● DATASET:
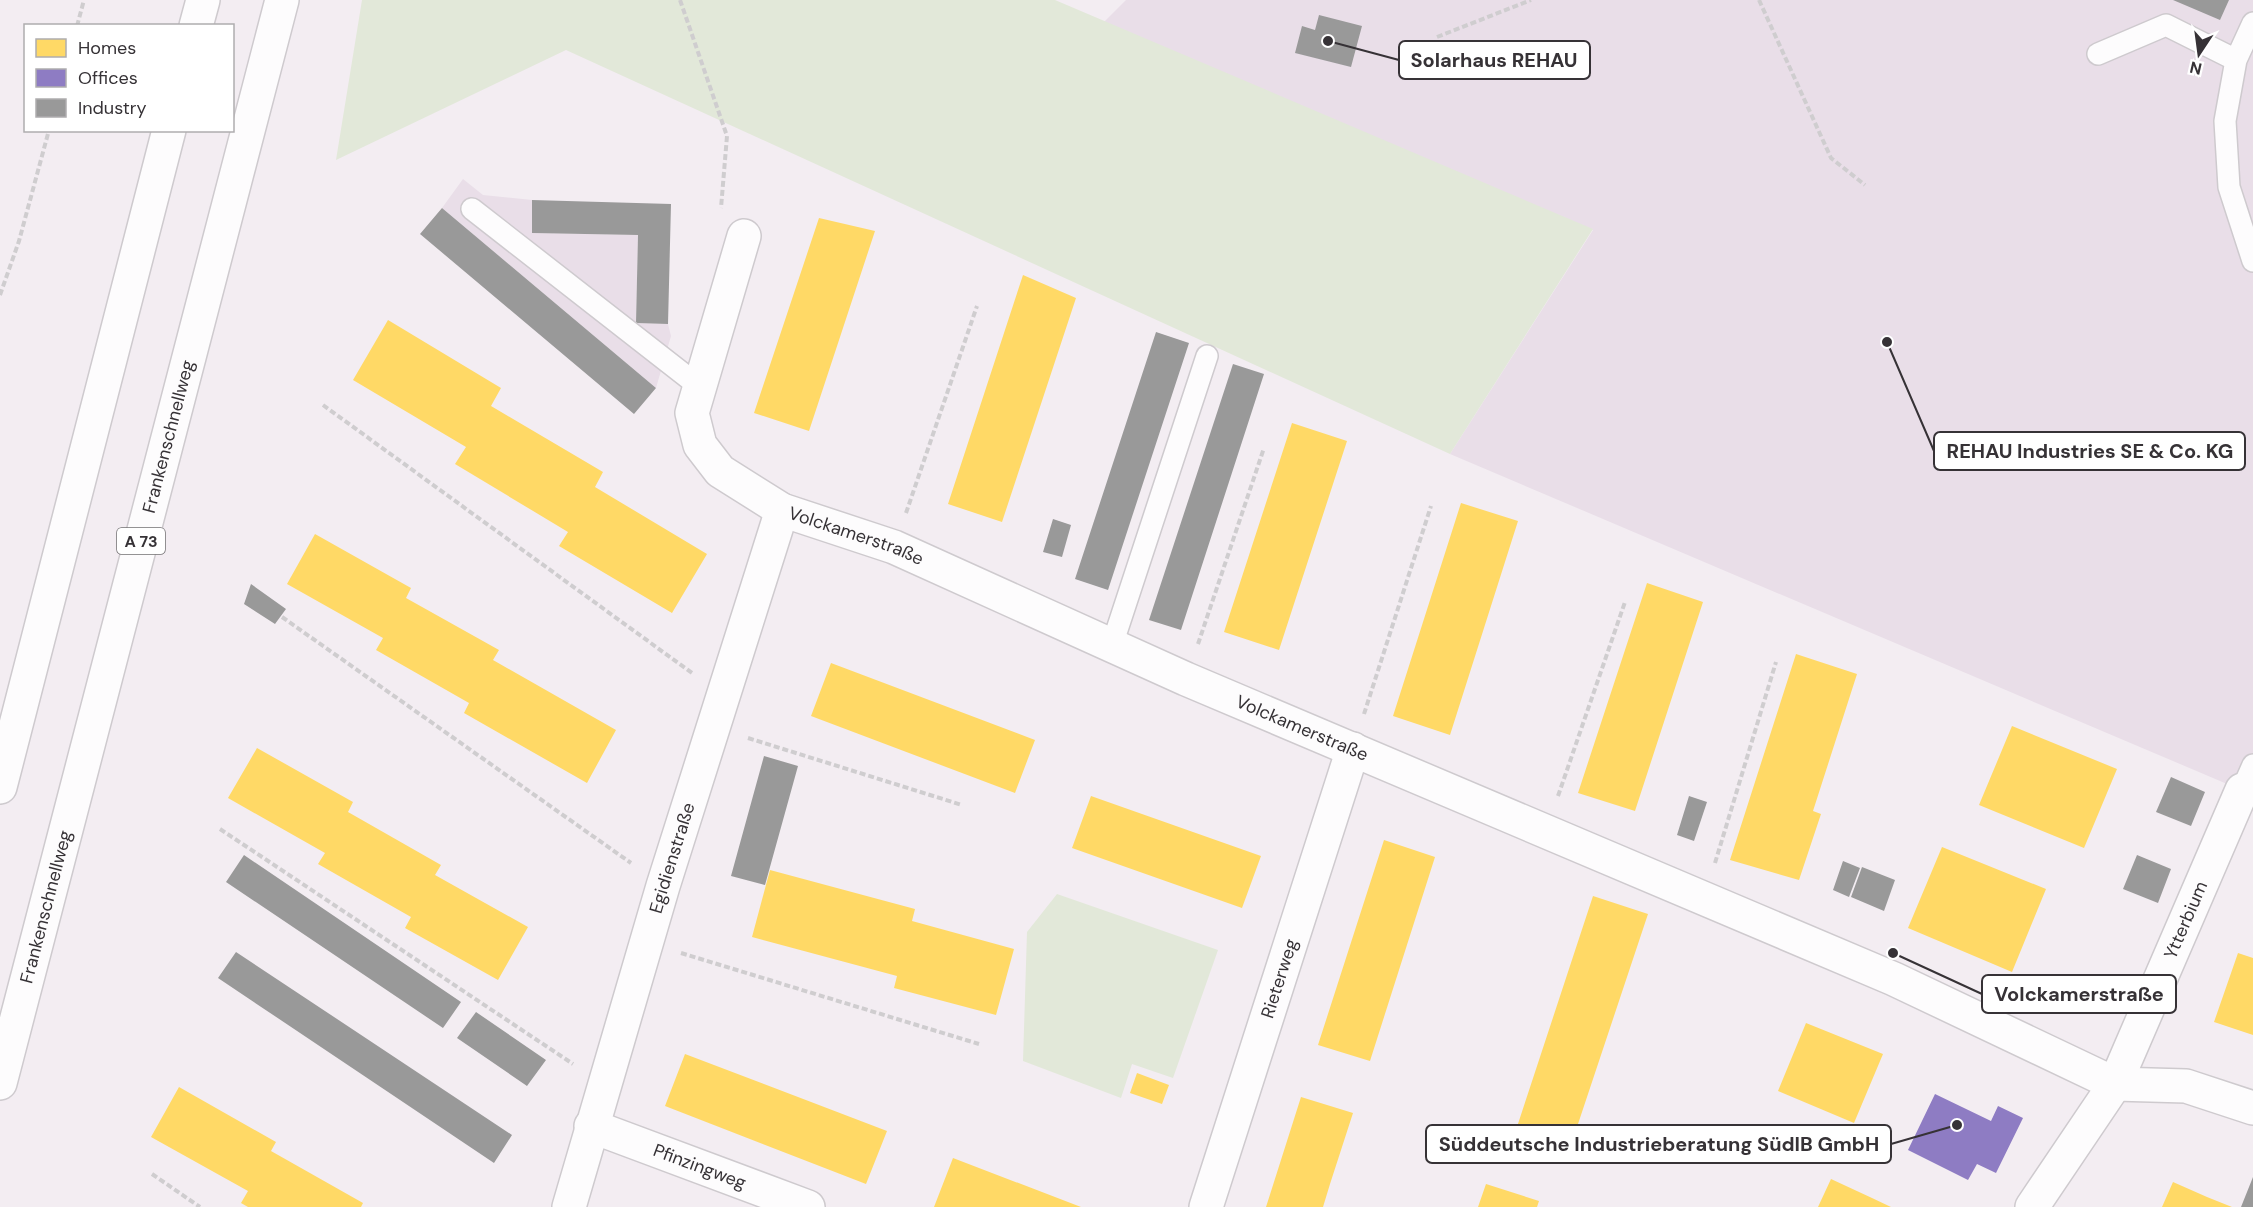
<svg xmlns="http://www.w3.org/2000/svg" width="2253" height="1207" font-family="'DM Sans',sans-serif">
	<rect width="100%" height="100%" fill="#f3edf2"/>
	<path fill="#e9dee8" d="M1126,0H2253V795L1450,454L1593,230L1104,22Z
		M463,179L483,195L532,200V233L638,235L636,323L668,324L671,336L656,388L442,208Z"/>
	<path fill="#e2e8d9" d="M362,0H1055L1593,229L1450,454L566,50L336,160Z
		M1057,894L1218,950L1173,1078L1132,1064L1121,1098L1023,1061L1027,932Z"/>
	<path fill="#ffd966" d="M819,218L875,231L809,431L754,413Z
		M1023,275L1076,298L1002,522L948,504Z
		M388,320L501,388L491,406L603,472L595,487L707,554L672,613L559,546L568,532L455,464L466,447L353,380Z
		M1292,423L1347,441L1279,650L1224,632Z
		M1461,503L1518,521L1450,735L1393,716Z
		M315,534L411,588L406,598L499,650L493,660L616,730L587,783L464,713L469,703L376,650L383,638L287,584Z
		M1647,583L1703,602L1635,811L1578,793Z
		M1796,654L1857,674L1813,811L1821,814L1799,880L1730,860Z
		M831,663L1035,740L1015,793L811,716Z
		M2012,726L2117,769L2084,848L1979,805Z
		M257,748L353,802L348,812L441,865L435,875L528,927L498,980L405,928L411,917L318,864L325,853L228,798Z
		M1091,796L1261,856L1242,908L1072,848Z
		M1384,840L1435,857L1370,1061L1318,1045Z
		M1942,847L2046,889L2012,972L1908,928Z
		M770,870L915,909L912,921L1014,949L996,1015L894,988L897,976L752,937Z
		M1593,896L1648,914L1568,1154L1514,1136Z
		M2238,953L2253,958V1035L2214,1022Z
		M1806,1023L1883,1054L1854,1123L1778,1091Z
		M685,1054L887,1131L866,1184L665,1106Z
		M1137,1073L1169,1085L1162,1104L1130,1093Z
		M179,1087L276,1142L271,1151L363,1203L361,1207H248L241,1203L248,1191L151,1137Z
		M1301,1097L1353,1113L1330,1184L1323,1207H1266Z
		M953,1158L1081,1207H934Z
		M1831,1179L1872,1198L1891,1207H1818Z
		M2173,1182L2207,1197L2232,1207H2162Z
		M1486,1184L1539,1201L1537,1207H1478Z"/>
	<path fill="#8e7cc3" d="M1935,1094L1991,1121L1998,1106L2023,1118L1996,1173L1977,1164L1968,1180L1908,1150Z"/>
	<path fill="#999" d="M2173,0H2229L2220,20Z
		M1319,15L1362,26L1351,67L1295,53L1302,26L1315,30Z
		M532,200L671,204L668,324L636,323L638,235L532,233Z
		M442,208L656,388L634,414L420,234Z
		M1156,332L1189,343L1108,590L1075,579Z
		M1233,364L1264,374L1181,630L1149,620Z
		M1053,519L1071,525L1062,557L1043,552Z
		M251,584L286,609L275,624L244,604Z
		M764,756L798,766L765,885L731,876Z
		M2171,777L2205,792L2191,826L2156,812Z
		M1689,796L1707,802L1694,841L1677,835Z
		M244,855L461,1002L443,1028L226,882Z
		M2137,855L2171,869L2158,903L2123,889Z
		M1843,861L1860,868L1849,897L1833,890Z
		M1862,867L1895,880L1884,911L1851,897Z
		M236,952L512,1135L494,1163L218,978Z
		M476,1012L546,1060L527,1086L457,1038Z
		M2253,1177V1207H2241Z"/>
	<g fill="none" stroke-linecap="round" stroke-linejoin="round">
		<g stroke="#cecace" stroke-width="24">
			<path id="lane" d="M2253,23L2236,60L2225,121L2229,187L2253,261
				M2098,54L2166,25L2236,60
				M472,209L700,387
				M1112,645L1207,356
				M2242,790L2253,765"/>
		</g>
		<g stroke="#cecace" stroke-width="36">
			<g id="street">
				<path id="s1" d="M744,236L692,413L700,445L720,471L782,510L894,547L1186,679L1894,979L2115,1084L2186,1086L2253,1108"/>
				<path id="s2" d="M591,1126L808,1207"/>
				<path id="s3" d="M569,1207L663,886L782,510"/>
				<path id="s4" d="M1206,1207L1353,749"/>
				<path id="s5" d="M2032,1207L2115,1084L2242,790"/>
			</g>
		</g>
		<g stroke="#cecace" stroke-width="36">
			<g id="highway">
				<path d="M196,26L203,0"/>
				<path d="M0,787L169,130"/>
				<path id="s6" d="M0,1083L282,0"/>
			</g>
		</g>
		<path stroke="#cfcdcf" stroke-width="4" stroke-dasharray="6 3" stroke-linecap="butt" d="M680,0L727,136L721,208
			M1759,0L1831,158L1865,185
			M77,26L84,0
			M1437,37L1531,0
			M0,295L19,241L49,130
			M323,405L692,673
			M906,513L977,306
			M282,617L631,863
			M1198,644L1264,448
			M1364,714L1431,506
			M748,738L962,805
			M1558,796L1625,602
			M220,829L573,1064
			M1715,863L1776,662
			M681,953L979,1044
			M152,1174L200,1207"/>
		<use href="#lane" stroke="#fdfcfd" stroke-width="21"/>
		<use href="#street" stroke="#fdfcfd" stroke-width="33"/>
		<use href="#highway" stroke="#fdfcfd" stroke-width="33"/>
	</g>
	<g text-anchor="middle" stroke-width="6" stroke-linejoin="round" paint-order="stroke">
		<rect fill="#fff" stroke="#727072" stroke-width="1.5" x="117" y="528" width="48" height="26" rx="4.5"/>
		<g font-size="16" font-weight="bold" fill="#363236">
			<text x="141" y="547">A 73</text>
		</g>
		<g font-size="18" fill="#363236" stroke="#fff">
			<text dy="6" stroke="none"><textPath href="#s6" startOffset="668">Frankenschnellweg</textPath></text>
			<text dy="6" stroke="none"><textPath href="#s1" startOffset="402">Volckamerstraße</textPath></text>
			<text dy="6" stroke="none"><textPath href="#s1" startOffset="888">Volckamerstraße</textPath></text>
			<text dy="6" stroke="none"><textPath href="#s3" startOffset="364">Egidienstraße</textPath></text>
			<text dy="6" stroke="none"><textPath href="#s6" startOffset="182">Frankenschnellweg</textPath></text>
			<text dy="6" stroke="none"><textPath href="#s5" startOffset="327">Ytterbium</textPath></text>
			<text dy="6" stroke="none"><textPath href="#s4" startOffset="240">Rieterweg</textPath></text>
			<text dy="6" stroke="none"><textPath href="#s2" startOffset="116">Pfinzingweg</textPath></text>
		</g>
	</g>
	<path fill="none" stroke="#363236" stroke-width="2" d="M1328 41L1399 60M1887 342L1934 451M1893 953L1982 994M1957 1125L1891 1144"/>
	<g fill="#363236" stroke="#fff" stroke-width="2">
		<circle cx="1328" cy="41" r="6"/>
		<circle cx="1887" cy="342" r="6"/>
		<circle cx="1893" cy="953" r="6"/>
		<circle cx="1957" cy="1125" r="6"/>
	</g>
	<g fill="#fff" stroke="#363236" stroke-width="2">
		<rect x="1399" y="41" width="191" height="38" rx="6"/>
		<rect x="1934" y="432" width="311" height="38" rx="6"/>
		<rect x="1982" y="975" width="194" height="38" rx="6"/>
		<rect x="1426" y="1125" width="465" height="38" rx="6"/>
	</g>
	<g font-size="20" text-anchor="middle" font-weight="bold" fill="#363236">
		<text x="1494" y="67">Solarhaus REHAU</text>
		<text x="2090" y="458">REHAU Industries SE &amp; Co. KG</text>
		<text x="2079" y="1001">Volckamerstraße</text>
		<text x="1659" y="1151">Süddeutsche Industrieberatung SüdIB GmbH</text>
	</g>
	<rect x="24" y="24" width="210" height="108" fill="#ffffff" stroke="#afadaf" stroke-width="1.5"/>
	<rect x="36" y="39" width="30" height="18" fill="#ffd966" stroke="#afadaf" stroke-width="1.5"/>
	<text x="78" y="54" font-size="18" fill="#363236">Homes</text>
	<rect x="36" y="69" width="30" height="18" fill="#8e7cc3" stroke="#afadaf" stroke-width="1.5"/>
	<text x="78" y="84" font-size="18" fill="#363236">Offices</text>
	<rect x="36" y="99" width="30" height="18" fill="#999999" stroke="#afadaf" stroke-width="1.5"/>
	<text x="78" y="114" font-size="18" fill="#363236">Industry</text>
	<g transform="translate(2199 54) rotate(193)" stroke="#ffffff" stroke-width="4.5" paint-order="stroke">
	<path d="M0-4.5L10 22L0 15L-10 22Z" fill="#363236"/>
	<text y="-9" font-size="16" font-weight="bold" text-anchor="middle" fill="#363236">N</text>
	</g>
</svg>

● EXERCISE OBJECTIVE: Copy out only the lines above from the one with "M1233,364L1264,374L1181,630L1149,620Z" to the one with "M220,829L573,1064", inclusive, exactly as they stand.

● THE COMPLETED TASK:
		M1233,364L1264,374L1181,630L1149,620Z
		M1053,519L1071,525L1062,557L1043,552Z
		M251,584L286,609L275,624L244,604Z
		M764,756L798,766L765,885L731,876Z
		M2171,777L2205,792L2191,826L2156,812Z
		M1689,796L1707,802L1694,841L1677,835Z
		M244,855L461,1002L443,1028L226,882Z
		M2137,855L2171,869L2158,903L2123,889Z
		M1843,861L1860,868L1849,897L1833,890Z
		M1862,867L1895,880L1884,911L1851,897Z
		M236,952L512,1135L494,1163L218,978Z
		M476,1012L546,1060L527,1086L457,1038Z
		M2253,1177V1207H2241Z"/>
	<g fill="none" stroke-linecap="round" stroke-linejoin="round">
		<g stroke="#cecace" stroke-width="24">
			<path id="lane" d="M2253,23L2236,60L2225,121L2229,187L2253,261
				M2098,54L2166,25L2236,60
				M472,209L700,387
				M1112,645L1207,356
				M2242,790L2253,765"/>
		</g>
		<g stroke="#cecace" stroke-width="36">
			<g id="street">
				<path id="s1" d="M744,236L692,413L700,445L720,471L782,510L894,547L1186,679L1894,979L2115,1084L2186,1086L2253,1108"/>
				<path id="s2" d="M591,1126L808,1207"/>
				<path id="s3" d="M569,1207L663,886L782,510"/>
				<path id="s4" d="M1206,1207L1353,749"/>
				<path id="s5" d="M2032,1207L2115,1084L2242,790"/>
			</g>
		</g>
		<g stroke="#cecace" stroke-width="36">
			<g id="highway">
				<path d="M196,26L203,0"/>
				<path d="M0,787L169,130"/>
				<path id="s6" d="M0,1083L282,0"/>
			</g>
		</g>
		<path stroke="#cfcdcf" stroke-width="4" stroke-dasharray="6 3" stroke-linecap="butt" d="M680,0L727,136L721,208
			M1759,0L1831,158L1865,185
			M77,26L84,0
			M1437,37L1531,0
			M0,295L19,241L49,130
			M323,405L692,673
			M906,513L977,306
			M282,617L631,863
			M1198,644L1264,448
			M1364,714L1431,506
			M748,738L962,805
			M1558,796L1625,602
			M220,829L573,1064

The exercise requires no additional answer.